By carrying out a fairly extensive paper-based design before the site visit, the students had already thought about some of the technical issues that were faced by the GSK engineers. The students were sometimes surprised to find that they had selected the same equipment and methods that were actually used in the GSK process.
For Greg Simmonds and GSK it was an opportunity to showcase their industry sector to the final year MEng students. As a result of this interaction, at least two of the students made an application to GSK for graduate employment.

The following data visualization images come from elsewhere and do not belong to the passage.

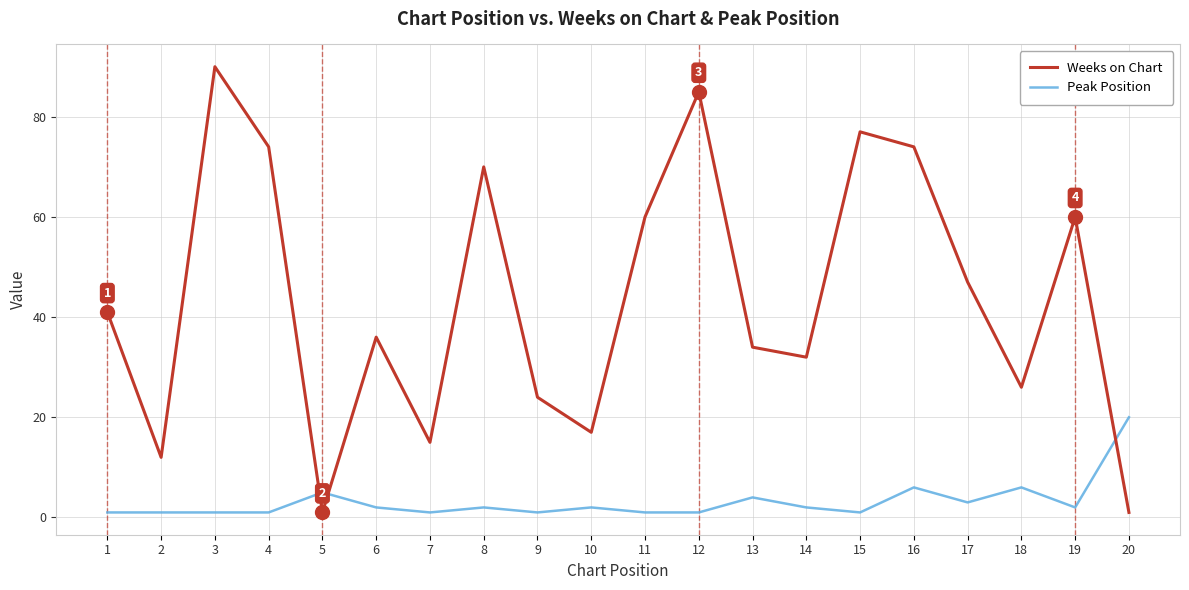

Rank the series at 13 from highest to lowest value.

Weeks on Chart, Peak Position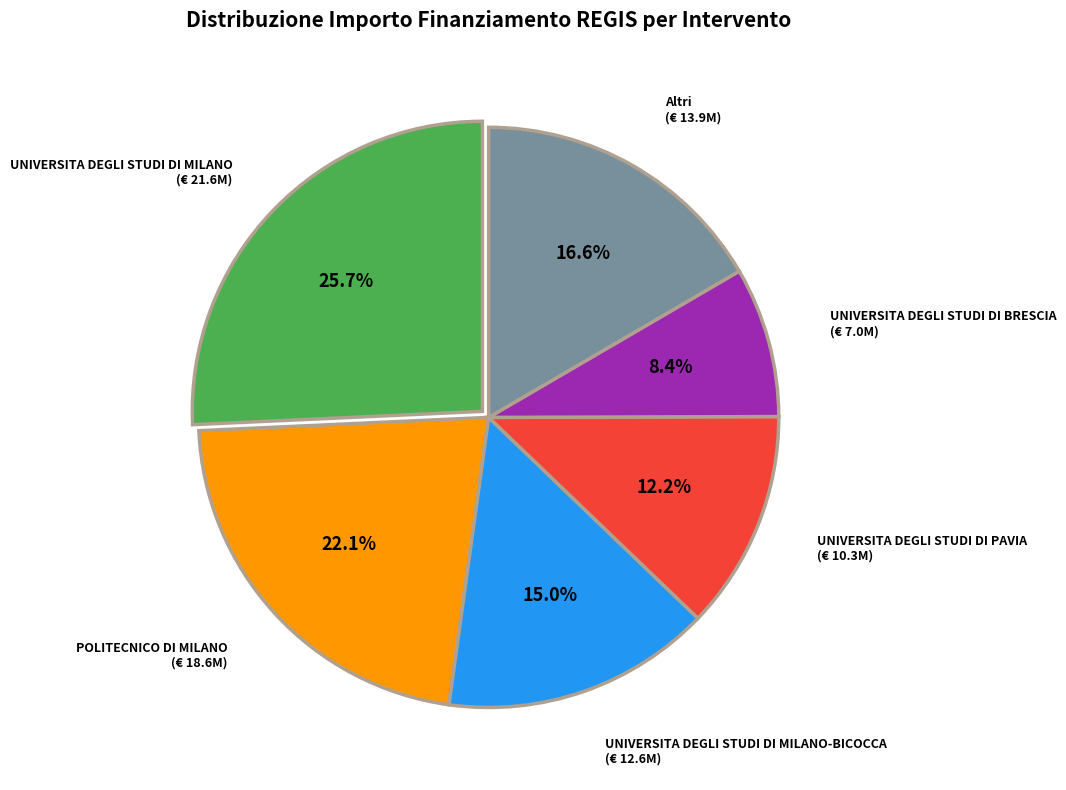

Approximately how many times larger is the value at UNIVERSITA DEGLI STUDI DI PAVIA compared to POLITECNICO DI MILANO?

0.6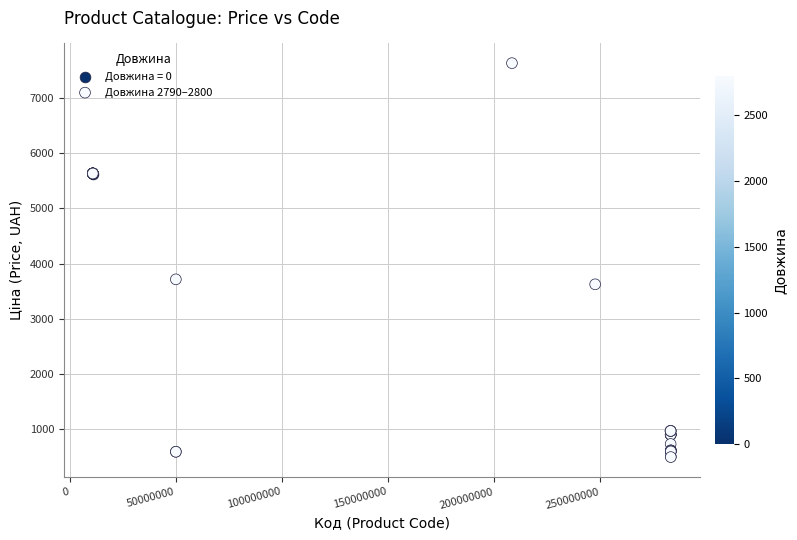

What are all the series names shown in the legend?

Довжина = 0, Довжина 2790–2800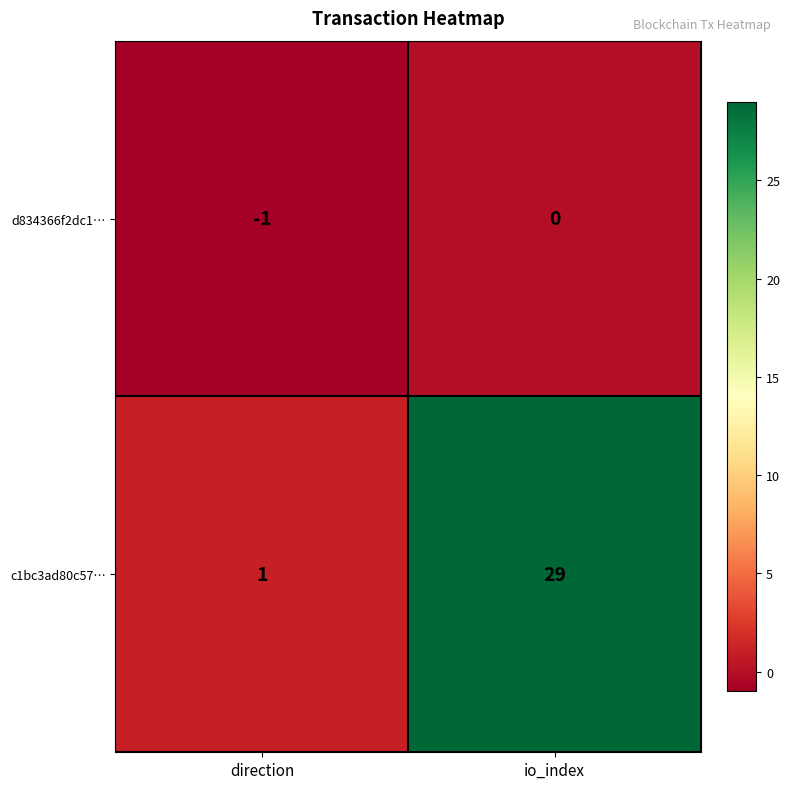

The value of d834366f2dc1… at direction is 0. True or false?

False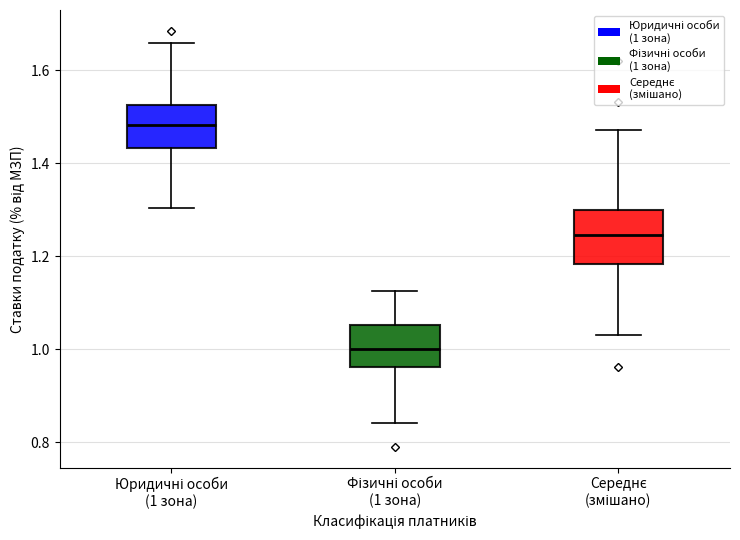

Reading left to right, read every box against the y-axis: the position of its median line, the range the box covers, and the ends of its whiskers. The values are not printed on the chart, so give them approximately, as read against the axis.

Юридичні особи (1 зона): median 1.48, box 1.44 to 1.52, whiskers 1.30 to 1.66
Фізичні особи (1 зона): median 1.00, box 0.96 to 1.06, whiskers 0.84 to 1.12
Середнє (змішано): median 1.24, box 1.18 to 1.30, whiskers 1.04 to 1.48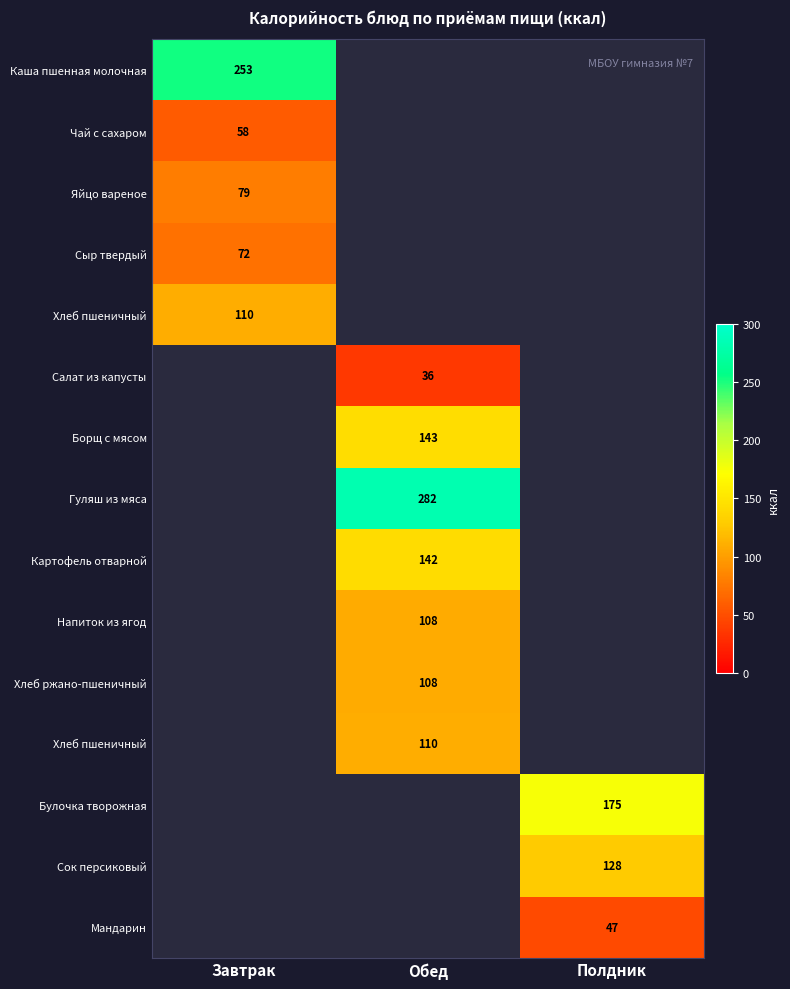

At how many categories does at least one series exceed 110?

3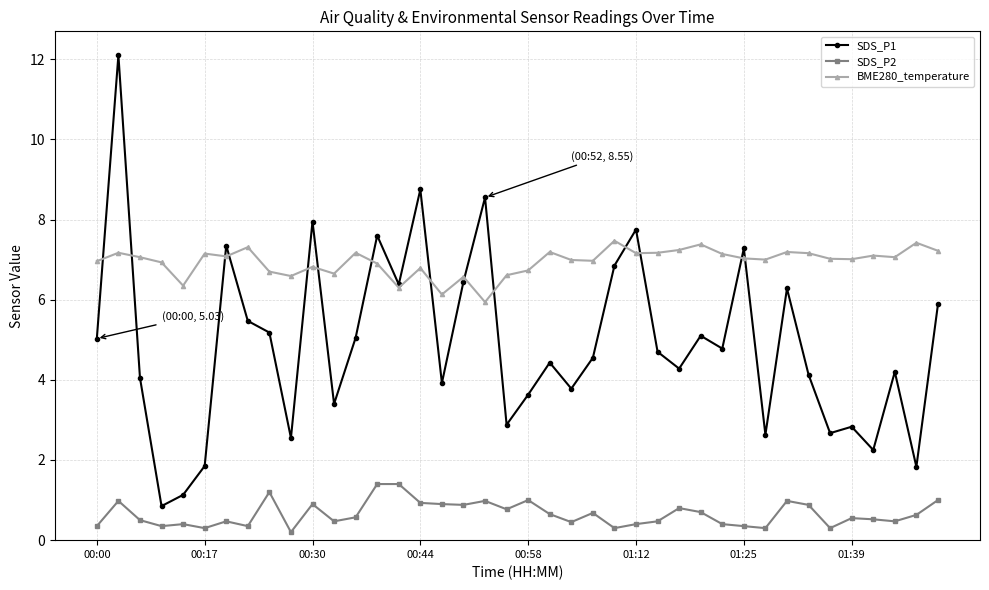

List the series in order of their peak value, lowest first.

SDS_P2, BME280_temperature, SDS_P1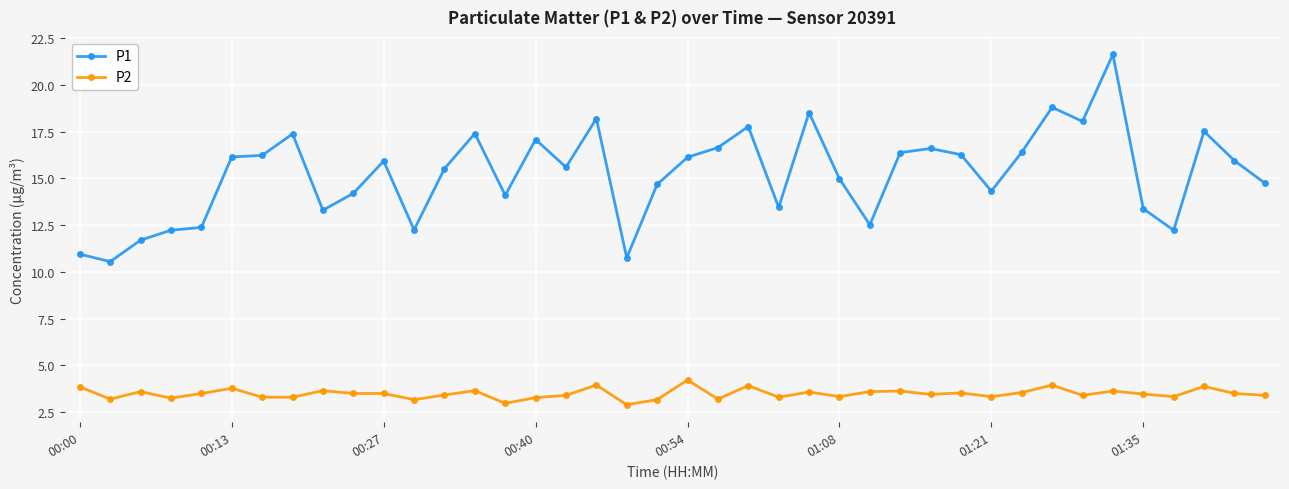

What is the difference between the maximum and minimum values in the P1 series?

11.1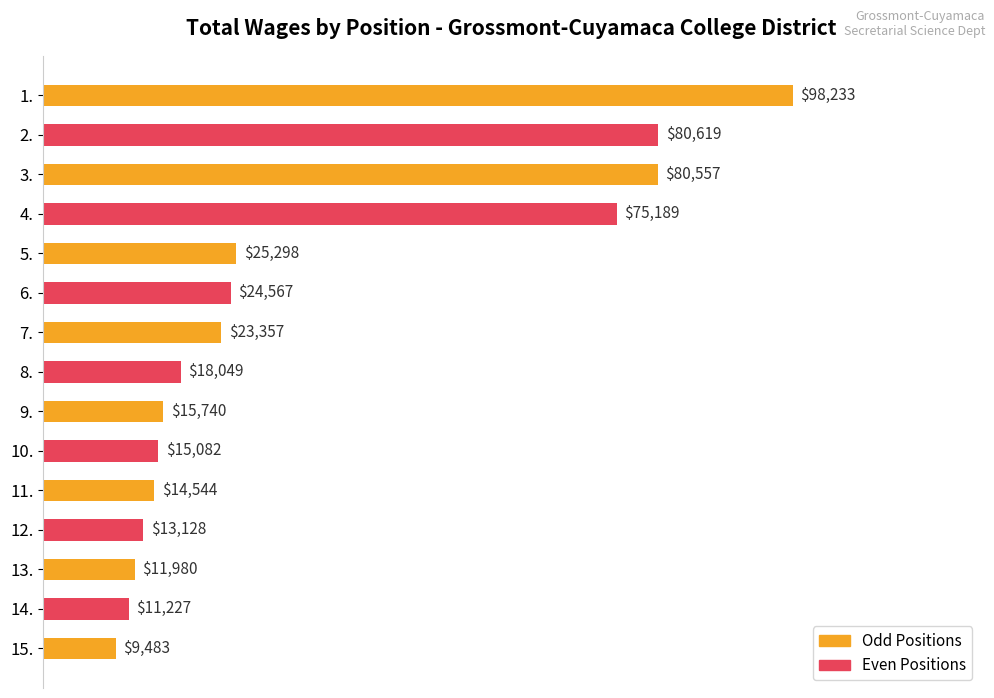

What position from the bottom is 11.?

5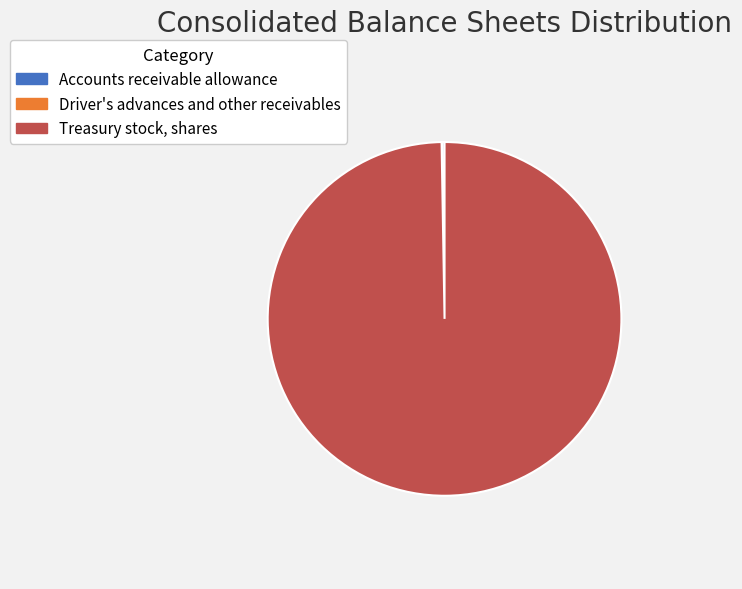

Is there a majority slice in this chart?

Yes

The students gained experience in dealing with people in industry; about half had already had some industrial training on a sandwich placement, but for the other half this was their first experience of being on site and dealing with practical engineering issues. As a module tutor, Chris felt there was slightly less pressure on him, as there was always some additional support from the industrial partner.
Unintended outcomes
The lack of information quickly forced the students to think about approximate methods of calculation and it made them realise how much of the knowledge about a process is gained during start-up and commissioning of the plant. They also comprehended how difficult it is to gain reliable and detailed data on complex reaction schemes, particularly when the materials have a very high value and a hazardous to handle.
Reflections
Chris would like to involve more companies with group design projects such as the one described above. The problems of confidentiality and access to information are ones of commercial reality and can be overcome, making these types of projects a valuable learning experience for staff and students. He felt the students gained much from this partnership with GSK and it gave the company a good amount of exposure within the graduating class of chemical engineers.
Context
Chris Rielly graduated with BSc (Eng) and PhD degrees in Chemical Engineering from Imperial College, University of London. He held a post-doctoral research position within the Fluid Mechanics Group at Cambridge University Engineering Department, before becoming a lecturer in the Department of Chemical Engineering at the University of Cambridge. During his time there he obtained a year's leave to work for a chemical contracting company, John Brown Engineers and Contractors, where he gained first hand experience of plant design. In 1999, Chris came to Loughborough University to take up a new chair in Chemical Engineering, where he is currently Head of Department. His research interests are in experimental and computational fluid dynamics of multi-phase mixing processes, model-based and direct nucleation control of pharmaceutical crystallisation processes, spray freeze drying and spray drying of foods and pharmaceuticals and de-agglomeration and dispersion of formulated nano-particle products.